Chaque partie verse aux débats des attestations de personnes issues de leur environnement amical ou professionnel dont la partialité manifeste ne permet pas de leur reconnaître un caractère probant à défaut d'éléments complémentaires de preuve plus objectifs.
M. [L] et Mme [X] développent dans leurs écritures de multiples griefs à l'encontre de l'appelant mais n'apportent pas la preuve matérielle de fautes commises par M. [I] susceptibles de justifier l'octroi de dommages-intérêts sur le fondement de l'article 1240 du code civil.
La cour relève en outre que les éventuelles nuisances inhérentes aux travaux engagés par M. [I] sont largement compensées par la propre faute de M. [L] et Mme [X] qui se sont eux-mêmes livrés à une dégradation volontaire des biens de M. [I] et ont ainsi contribué à exacerber le climat d'animosité déjà existant.
Le jugement déféré sera donc infirmé en sa disposition ayant condamné M. [I] à payer 2 500 euros de dommages-intérêts à M. [L] et Mme [X]. Leur demande indemnitaire complémentaire de 2 000 euros à hauteur d'appel sera également rejetée.

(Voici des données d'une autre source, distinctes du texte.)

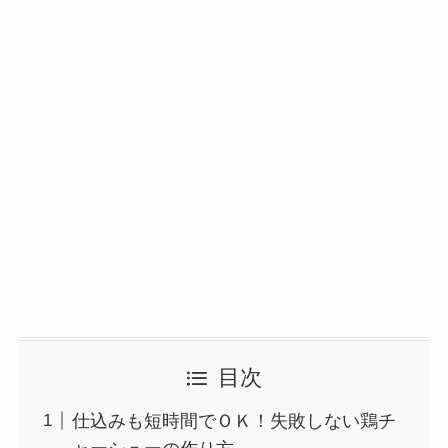
目次
仕込みも短時間でＯＫ！失敗しない鶏チ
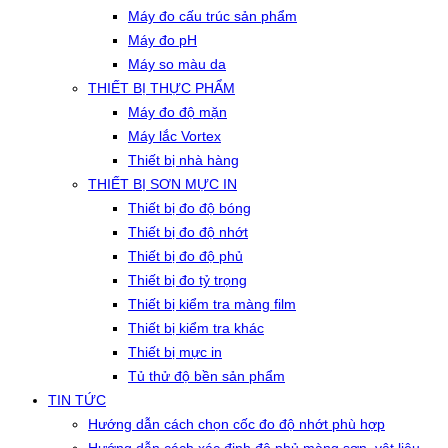
Máy đo cấu trúc sản phẩm
Máy đo pH
Máy so màu da
THIẾT BỊ THỰC PHẨM
Máy đo độ mặn
Máy lắc Vortex
Thiết bị nhà hàng
THIẾT BỊ SƠN MỰC IN
Thiết bị đo độ bóng
Thiết bị đo độ nhớt
Thiết bị đo độ phủ
Thiết bị đo tỷ trọng
Thiết bị kiểm tra màng film
Thiết bị kiểm tra khác
Thiết bị mực in
Tủ thử độ bền sản phẩm
TIN TỨC
Hướng dẫn cách chọn cốc đo độ nhớt phù hợp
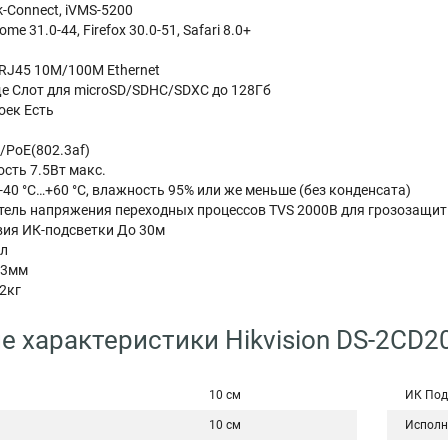
k-Connect, iVMS-5200
me 31.0-44, Firefox 30.0-51, Safari 8.0+
 RJ45 10M/100M Ethernet
е Слот для microSD/SDHC/SDXC до 128Гб
оек Есть
/PoE(802.3af)
сть 7.5Вт макс.
-40 °C…+60 °C, влажность 95% или же меньше (без конденсата)
тель напряжения переходных процессов TVS 2000В для грозозащи
вия ИК-подсветки До 30м
лл
03мм
42кг
е характеристики Hikvision DS-2CD2
10 см
ИК Под
10 см
Исполн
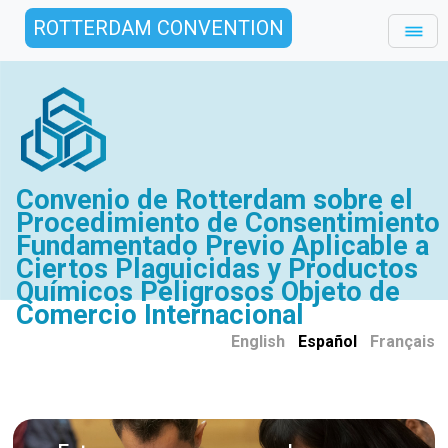
ROTTERDAM CONVENTION
Convenio de Rotterdam sobre el
Procedimiento de Consentimiento
Fundamentado Previo Aplicable a
Ciertos Plaguicidas y Productos
Químicos Peligrosos Objeto de
Comercio Internacional
English
|
Español
|
Français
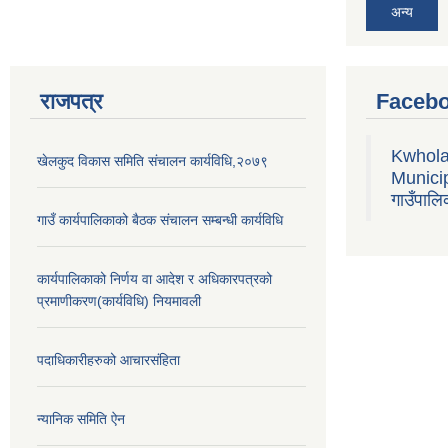
अन्य
राजपत्र
Facebo
Kwhola
खेलकुद विकास समिति संचालन कार्यविधि,२०७९
Municipa
गाउँपालि
गाउँ कार्यपालिकाको बैठक संचालन सम्बन्धी कार्यविधि
कार्यपालिकाको निर्णय वा आदेश र अधिकारपत्रको
प्रमाणीकरण(कार्यविधि) नियमावली
पदाधिकारीहरुको आचारसंहिता
न्यानिक समिति ऐन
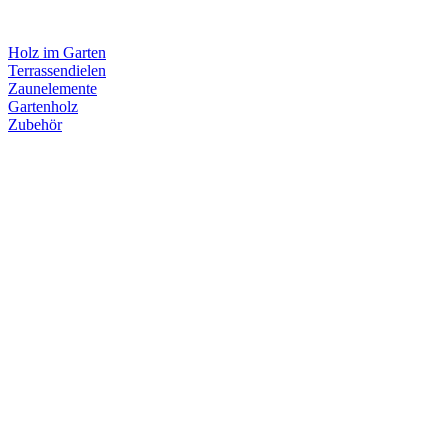
Holz im Garten
Terrassendielen
Zaunelemente
Gartenholz
Zubehör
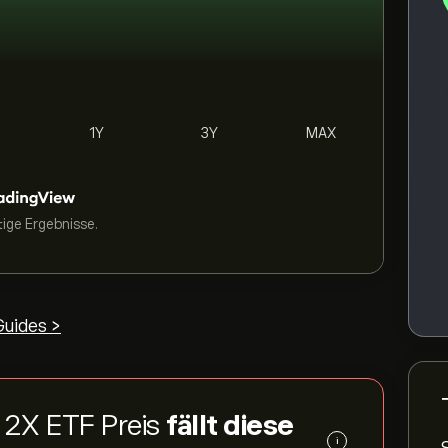
1Y
3Y
MAX
tige Ergebnisse.
uides >
l 2X ETF Preis
fällt diese
i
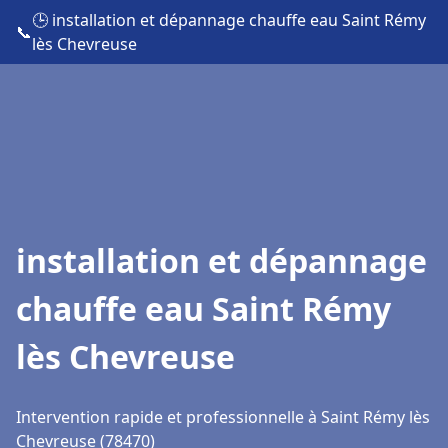
🕒 installation et dépannage chauffe eau Saint Rémy
📞
lès Chevreuse
installation et dépannage
chauffe eau Saint Rémy
lès Chevreuse
Intervention rapide et professionnelle à Saint Rémy lès
Chevreuse (78470)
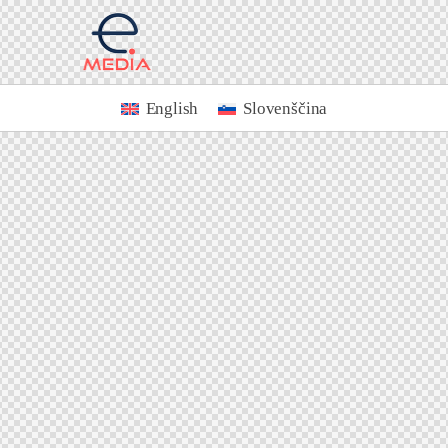
English
Slovenščina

M. [I] n'apporte pas davantage la preuve d'agissements fautifs à l'encontre de M. [L] et de Mme [X] justifiant de lui allouer la somme de 3 500 euros de dommages-intérêts qu'il sollicite en réparation d'un préjudice moral dont il ne précise pas la nature.
Le jugement déféré sera donc confirmé en ce qu'il a rejeté cette demande.
Sur les demandes accessoires,
Le jugement est infirmé en ses dispositions ayant statué sur les dépens et sur l'application de l'article 700 du code de procédure civile.
Chaque partie succombe partiellement en appel et doit donc conserver la charge des dépens de première instance et d'appel dont elle a fait l'avance.
L'équité commande en outre en l'espèce de rejeter toutes les demandes des parties fondées sur l'article 700 du code de procédure civile.
PAR CES MOTIFS,
La cour,
Déclare irrecevable la demande de radiation de l'affaire formée par M. [L] et Mme [X] ;
Infirme le jugement déféré en toutes ses dispositions soumises à la cour à l'exception de celles ayant :
' rejeté la demande de M. [I] concernant le stationnement des véhicules dans la cour commune ;
' rejeté la demande de dommages-intérêts de M. [I] afférente à la réparation du solin ;
' rejeté la demande de 3 500 euros de dommages-intérêts de M. [I] contre M. [L] et Mme [X] en réparation de son préjudice moral ;
Statuant à nouveau sur les dispositions infirmées et y ajoutant,
Rejette la demande de M. [L] et Mme [X] visant à ordonner la suppression du système de vidéosurveillance installé par M. [I] ;
Condamne M. [B] [L] à payer à M. [J] [I] la somme de 2 566 euros en réparation des dégradations de la porte d'entrée de son immeuble ;
Rejette la demande de 4 500 euros de dommages-intérêts de M. [L] et Mme [X] contre M. [I] en réparation de leur préjudice moral ;
Dit que chaque partie conservera la charge des dépens de première instance et d'appel dont elle a fait l'avance ;
Rejette toutes les demandes des parties fondées sur l'article 700 du code de procédure civile.